Avant la décision, l’émotion
Mais l’histoire du copilote nous apprend autre chose. Avant que nous prenions une décision, l’incertitude provoque des émotions : la peur, l’anxiété, le stress. Elles sont parfois si vives qu’elles provoquent la paralysie, le déni, l’absence de réaction comme notre copilote. A l’inverse, on peut adopter une position excessive, qui a (pour celui qui en est dupe) le mérite de faire sortir de l’indécision. Le conformisme, ou encore l’esprit de contradiction, peuvent devenir les critères premiers de ceux qui ne savent que décider. La position inflexible prend le pas sur le jugement raisonnable, et l’entêtement parodie la suite dans les idées.
De l’émotion au conflit
Ne minorons pas le rôle des émotions dans un climat d’incertitude : elles prennent le pas sur la raison et penchent naturellement vers l’excès et les conflits. Certaines familles se déchirent entre les pro et les anti-vaccins. Dans les entreprises, on a beau jeu de contester les décisions difficiles, quand l’enjeu est important et incertain. Derrière les arguments pseudo rationnels, on ne se rend pas toujours compte que se cachent des émotions. Comme la peur qui inspire des arguments insuffisants, voire faux, mais dont l’emprise reste impressionnante.

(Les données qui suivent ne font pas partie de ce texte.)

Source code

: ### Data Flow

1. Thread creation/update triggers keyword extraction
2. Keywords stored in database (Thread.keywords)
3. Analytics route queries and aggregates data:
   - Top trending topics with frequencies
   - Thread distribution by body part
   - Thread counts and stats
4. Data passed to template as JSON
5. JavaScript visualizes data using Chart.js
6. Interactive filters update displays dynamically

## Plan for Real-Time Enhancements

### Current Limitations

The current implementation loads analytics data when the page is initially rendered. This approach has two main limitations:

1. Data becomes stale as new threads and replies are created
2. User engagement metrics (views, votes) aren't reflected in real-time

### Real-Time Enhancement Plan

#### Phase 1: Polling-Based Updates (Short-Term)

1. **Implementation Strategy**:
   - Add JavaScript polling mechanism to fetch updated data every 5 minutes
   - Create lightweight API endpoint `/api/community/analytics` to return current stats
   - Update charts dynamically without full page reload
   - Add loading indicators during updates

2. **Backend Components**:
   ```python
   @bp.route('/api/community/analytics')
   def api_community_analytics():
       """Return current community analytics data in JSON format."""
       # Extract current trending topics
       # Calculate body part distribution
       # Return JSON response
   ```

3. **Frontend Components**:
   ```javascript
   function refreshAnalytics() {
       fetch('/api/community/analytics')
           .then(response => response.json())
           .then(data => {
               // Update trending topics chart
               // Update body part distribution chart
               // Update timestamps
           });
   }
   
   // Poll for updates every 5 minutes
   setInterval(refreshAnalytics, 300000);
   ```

Communiquer dans l’incertitude
D’où la remarque de la philosophe Cynthia Fleury : « C’est très compliqué de communiquer autour de l’incertitude ». « Ne pas communiquer, c’est prendre le risque de renforcer la défiance ; communiquer, celui d’augmenter le sentiment d’insécurité. » Quand l’enjeu est fort, la menace proche, la décision difficile, l’émotion s’accroît et l’on n’est pas totalement rassuré par un discours raisonnable. Nouvelle incertitude : pour rassurer les incertains, il n’est pas certain qu’une communication soit efficace. Une seule certitude : ne rien faire va faire empirer la situation. Alors ?
Combattre le chaos
Devant cette situation chaotique, il me paraît utile de rappeler la sagesse d’Aristote concernant la sagacité : lorsqu’une situation devient très incertaine et manque cruellement de sens, il appartient au sage (au responsable dirait-on aujourd’hui) de combler lui-même ce vide. Un exemple ? J’ose rappeler l’appel du 18 juin 1940, cet incroyable pari sur l’avenir, sur les hommes, sur la France, dans un univers tellement incertain et hostile ! Tant qu’il y a de la vie, le génie humain dispose de ce pouvoir de combattre la confusion des situations et des émotions, et d’augmenter les chances de succès : le chaos ne peut jamais être vaincu que par une surabondance de sens.